Women are impossible. I think that’s good, because then there’s always something to learn, and a challenge to overcome (plus all the free gray hair I can handle since my early 20s). Thus, it makes sense matchmakers be mothers and Jewish – equal parts impossible and adept at winning every argument.
Bonus reading: Definition of “Optimistic.”
In February, I remember watching a sunrise (alone) on my favorite rock near the peak of South Fortuna and thinking, “Women are going to be different in Israel. They have to be. Maybe one will even like me.” I had just confirmed my participation with a five-month volunteer program in the Western Galilee, so I needed to think there was something less ambiguous than “volunteering” to look forward to. My mom had already warned me that I’m not allowed to get married and stay here, but I was looking forward to going on a date or two, because I didn’t do much of that last year.
I’m going to have some different thoughts next time I’m sitting on that rock.
At the time though, it made sense to me. Jews embody a culture where every mother fancies herself a matchmaker. For these moms, people my age getting married means babies, a.k.a. more nice Jewish boys to force feed a third helping to during dinner, and (more importantly) set up with their friend’s granddaughter’s in-law’s then-unborn daughter. Realizing I might be surrounded by Jewish mothers for about five months, I prepared myself as well as I could: I closed my eyes and took a deep breath.

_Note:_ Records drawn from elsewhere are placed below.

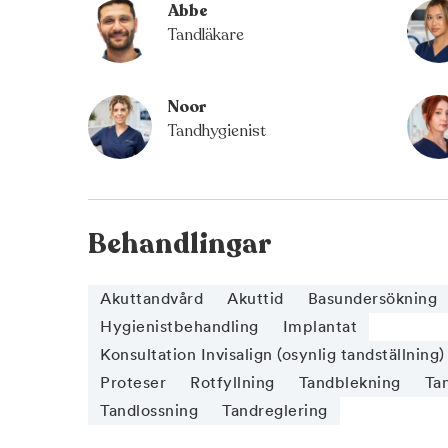
Abbe
Tandläkare
Noor
Tandhygienist
Behandlingar
Akuttandvård
Akuttid
Basundersökning
Hygienistbehandling
Implantat
Konsultation Invisalign (osynlig tandställning)
Proteser
Rotfyllning
Tandblekning
Ta
Tandlossning
Tandreglering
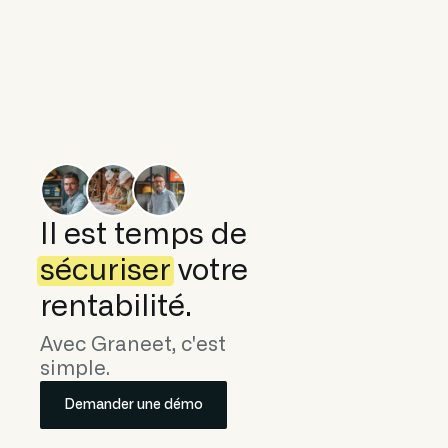
Il est temps de
sécuriser
votre
rentabilité.
Avec Graneet, c'est
simple.
Demander une démo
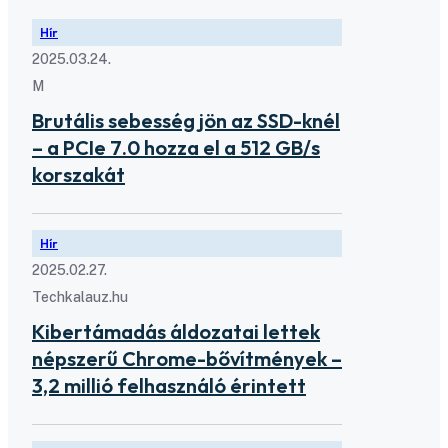
Hír
2025.03.24.
M
Brutális sebesség jön az SSD-knél
– a PCIe 7.0 hozza el a 512 GB/s
korszakát
Hír
2025.02.27.
Techkalauz.hu
Kibertámadás áldozatai lettek
népszerű Chrome-bővítmények –
3,2 millió felhasználó érintett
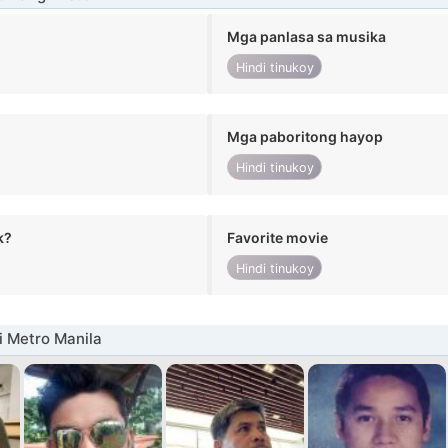
Mga panlasa sa musika
Hindi tinukoy
Mga paboritong hayop
Hindi tinukoy
k?
Favorite movie
Hindi tinukoy
i Metro Manila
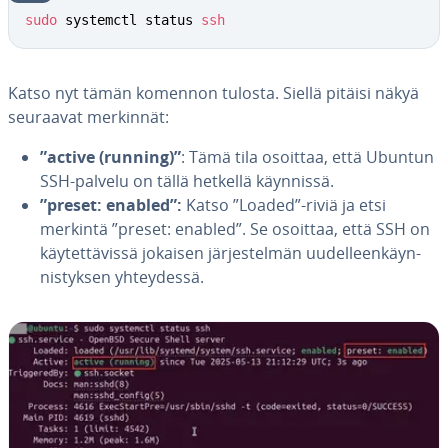
sudo
 systemctl status 
ssh
Katso nyt tämän komennon tulosta. Siellä pitäisi näkyä
seuraavat merkinnät:
”active (running)”
: Tämä tila osoittaa, että Ubuntun
SSH-palvelu on tällä hetkellä käynnissä.
”preset: enabled”:
Katso ”Loaded”-riviä ja etsi
merkintä ”preset: enabled”. Se osoittaa, että SSH on
käy­tet­tä­vis­sä jokaisen jär­jes­tel­män uu­del­leen­käyn­
nis­tyk­sen yh­tey­des­sä.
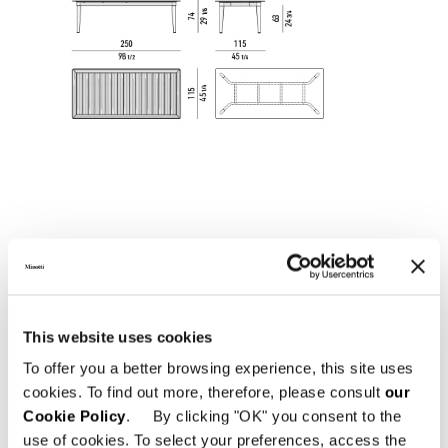
This website uses cookies
To offer you a better browsing experience, this site uses
cookies. To find out more, therefore, please consult
our
Cookie Policy
. By clicking "OK" you consent to the
use of cookies. To select your preferences, access the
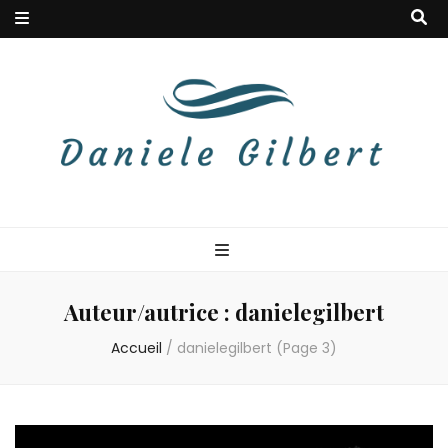
Danielegilbert
Blog à la douceur musicale
Auteur/autrice :
danielegilbert
Accueil
/
danielegilbert
(Page 3)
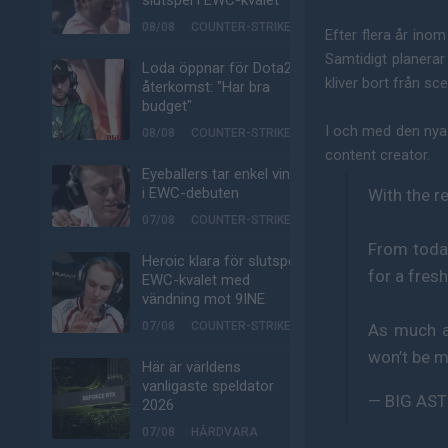
slutspel i EWC-kvalet
08/08
COUNTER-STRIKE
Efter flera år ino
Samtidigt planera
Loda öppnar för Dota2-
kliver bort från sc
återkomst: "Har bra
budget"
I och med den nya
08/08
COUNTER-STRIKE
content creator.
Eyeballers tar enkel vinst
i EWC-debuten
With the r
07/08
COUNTER-STRIKE
From today 
Heroic klara för slutspel i
for a fresh
EWC-kvalet med
vändning mot 9INE
07/08
COUNTER-STRIKE
As much as
won’t be m
Här är världens
vanligaste speldator
— BIG AS
2026
07/08
HÅRDVARA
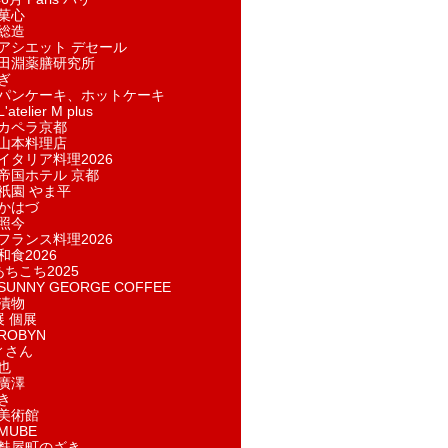
菓​心
総造
アシエット デセール
田淵薬膳研究所
ぎ
パンケーキ、ホットケーキ
telier M plus
カペラ京都
山本料理店
イタリア料理2026
帝国ホテル 京都
祇園 やま平
かはづ
照今
フランス料理2026
和食2026
あちこち2025
UNNY GEORGE COFFEE
漬物
展 個展
ROBYN
ィさん
也
廣澤
き
美術館
MUBE
麩屋町のざき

There’s really no other way to cope with Jewish moms.
So that’s the stereotype. I was a little worried and a little hopeful (but mostly still confused) when I arrived here because of it.
I’ve lived in Northern Israel for about six months now and, against my perceived odds, have managed an increasingly sparse dating life compared to last year, though it’s recently become more fulfilling. Sure I’ve gone out a few times, returning home after sunrise once or thrice, but Skyping with someone back home has been the most meaningful, hopefully long-term, connection I’ve made in many years (I’ll know exactly when my mom reads this by the email asking about this sentence). These revelations lead me to wonder where the matchmaking Jewish mothers are hiding, or whether the stereotype holds up.
(This is where I would embed the ominous star wars storm troopers marching song, “Duh, dun, duh duh, dun, duh duh …” but copyright laws suck)
Assuming the JAM (Jewish Association of Mothers) doesn’t get wind of my blog and go hunting to the tune of Fiddler on the Roof’s ‘Matchmaker,’ I expect to go home single, but also hopeful for who I know will be there.
Maybe my rock on South Fortuna wasn’t such bad luck after all. Maybe this whole experience has been an elaborate hoax to lure me into a false sense of security so that JAM can make their move down the road, if they haven’t already. I now find myself looking over my shoulder. I don’t expect to ever understand women, so I suppose it’s only fair if I don’t understand matchmaking and and Jewish mothers as well.